**Pensava che fosse già troppo tardi… ma quello che è successo dopo — nessuno poteva immaginarlo **

Tutto è iniziato con un grido che ha spezzato il silenzio del mattino. Non era un suono qualunque, ma un urlo pieno di paura e disperazione. Il vecchio contadino ha riconosciuto subito la sua capra e il suo cuore si è stretto.

È corso fuori senza nemmeno pensare, guidato dall’istinto. Il suo respiro era affannoso e i passi incerti, ma non si è fermato. Sapeva che ogni secondo poteva essere decisivo.

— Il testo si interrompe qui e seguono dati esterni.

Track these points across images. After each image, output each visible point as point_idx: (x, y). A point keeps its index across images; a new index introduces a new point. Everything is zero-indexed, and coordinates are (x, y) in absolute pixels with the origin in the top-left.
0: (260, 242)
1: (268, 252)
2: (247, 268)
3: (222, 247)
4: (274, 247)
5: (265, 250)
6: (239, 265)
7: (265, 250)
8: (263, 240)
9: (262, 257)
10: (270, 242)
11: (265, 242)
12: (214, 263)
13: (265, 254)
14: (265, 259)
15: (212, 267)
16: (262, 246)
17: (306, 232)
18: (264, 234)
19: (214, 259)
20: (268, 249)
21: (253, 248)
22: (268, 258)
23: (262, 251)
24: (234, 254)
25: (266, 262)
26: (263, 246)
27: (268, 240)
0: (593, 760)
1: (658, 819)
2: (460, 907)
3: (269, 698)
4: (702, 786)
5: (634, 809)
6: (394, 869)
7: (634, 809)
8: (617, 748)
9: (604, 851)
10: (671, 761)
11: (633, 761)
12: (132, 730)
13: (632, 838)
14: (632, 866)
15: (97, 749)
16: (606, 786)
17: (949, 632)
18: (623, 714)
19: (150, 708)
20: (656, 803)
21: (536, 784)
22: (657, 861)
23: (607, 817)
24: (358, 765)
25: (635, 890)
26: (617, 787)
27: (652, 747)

Quando ha alzato lo sguardo verso il tetto del fienile, si è immobilizzato. Un enorme pitone era disteso sopra le tegole, il corpo lungo e pesante. Sembrava dominare tutta la scena con una calma inquietante.

Dalla sua bocca pendeva la capra, ancora viva ma sempre più debole. Le sue zampe si muovevano appena, cercando inutilmente appiglio. I suoi occhi sembravano implorare aiuto.

Il contadino ha sentito una paura gelida attraversargli il corpo. Ma insieme alla paura è arrivata una determinazione feroce. Non poteva lasciarla morire così.

Ha afferrato un vecchio bastone e si è avvicinato lentamente. Il serpente ha girato la testa verso di lui, osservandolo con freddezza. Il silenzio era quasi insopportabile.

Ha colpito una volta, poi ancora più forte. Il suono del legno contro il corpo del pitone ha riecheggiato nell’aria. Ma il serpente non ha lasciato la presa.

Anzi, ha stretto ancora di più. La capra ha emesso un verso debole, quasi impercettibile. Il tempo sembrava scivolare via dalle mani del contadino.

Allora ha fatto qualcosa di istintivo. Ha lasciato cadere il bastone e si è lanciato in avanti. Ha afferrato le zampe della capra con tutta la forza che aveva.

Ha iniziato a tirare, con disperazione e rabbia. I suoi muscoli tremavano e il dolore attraversava le sue braccia. Ma non ha mollato.

Era una lotta silenziosa e brutale. L’uomo tirava da una parte, il serpente dall’altra. Nessuno dei due voleva cedere.

I secondi si allungavano come se fossero eterni. Il contadino sentiva il cuore battere nelle orecchie. Il mondo attorno sembrava scomparire.

Poi, improvvisamente, qualcosa è cambiato. La presa del pitone si è leggermente allentata. Un attimo minuscolo, ma decisivo.

La capra è scivolata fuori dalla sua bocca. Il contadino è caduto all’indietro con lei tra le braccia. Il suo respiro si è spezzato per lo sforzo.

Il serpente si è ritirato lentamente. Si è allontanato come un’ombra silenziosa. E poi è scomparso.

Il contadino stringeva la capra contro di sé. Ma lei non si muoveva. Il suo cuore si è riempito di paura.

Pensava di essere arrivato troppo tardi. Le lacrime gli riempivano gli occhi. Tutto quel coraggio… era stato inutile?

Poi, un piccolo segno. Un orecchio ha tremato appena. Il contadino ha trattenuto il respiro.

Un debole respiro è seguito. La vita non era scomparsa. Era ancora lì.

Il contadino ha sorriso tra le lacrime. L’ha stretta forte al petto. In quel momento ha capito che aveva sfidato qualcosa di più grande della paura.